··· GIVEN INFORMATION ···
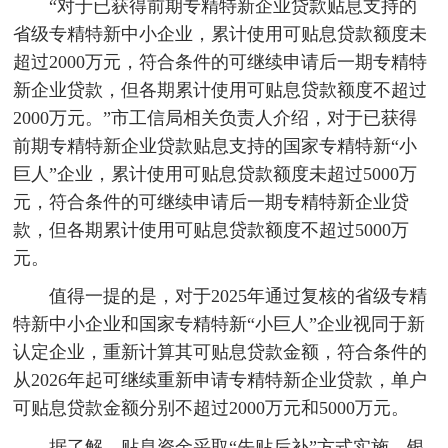
“对于已获得前期专精特新企业贷款贴息支持的
省级专精特新中小企业，累计使用可贴息贷款额度未
超过2000万元，符合条件的可继续申请后一期专精特
新企业贷款，但各期累计使用可贴息贷款额度不超过
2000万元。”市工信局相关负责人介绍，对于已获得
前期专精特新企业贷款贴息支持的国家专精特新“小
巨人”企业，累计使用可贴息贷款额度未超过5000万
元，符合条件的可继续申请后一期专精特新企业贷
款，但各期累计使用可贴息贷款额度不超过5000万
元。
值得一提的是，对于2025年通过复核的省级专精
特新中小企业和国家专精特新“小巨人”企业视同于新
认定企业，重新计算其可贴息贷款金额，符合条件的
从2026年起可继续重新申请专精特新企业贷款，单户
可贴息贷款金额分别不超过2000万元和5000万元。
据了解，贴息资金采取“先贴后补”方式实施，银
···
TASK DIRECTIONS: Quote the records in their entirety, keeping the wording exact and excluding pictures.

SOLUTION:
“对于已获得前期专精特新企业贷款贴息支持的
省级专精特新中小企业，累计使用可贴息贷款额度未
超过2000万元，符合条件的可继续申请后一期专精特
新企业贷款，但各期累计使用可贴息贷款额度不超过
2000万元。”市工信局相关负责人介绍，对于已获得
前期专精特新企业贷款贴息支持的国家专精特新“小
巨人”企业，累计使用可贴息贷款额度未超过5000万
元，符合条件的可继续申请后一期专精特新企业贷
款，但各期累计使用可贴息贷款额度不超过5000万
元。
值得一提的是，对于2025年通过复核的省级专精
特新中小企业和国家专精特新“小巨人”企业视同于新
认定企业，重新计算其可贴息贷款金额，符合条件的
从2026年起可继续重新申请专精特新企业贷款，单户
可贴息贷款金额分别不超过2000万元和5000万元。
据了解，贴息资金采取“先贴后补”方式实施，银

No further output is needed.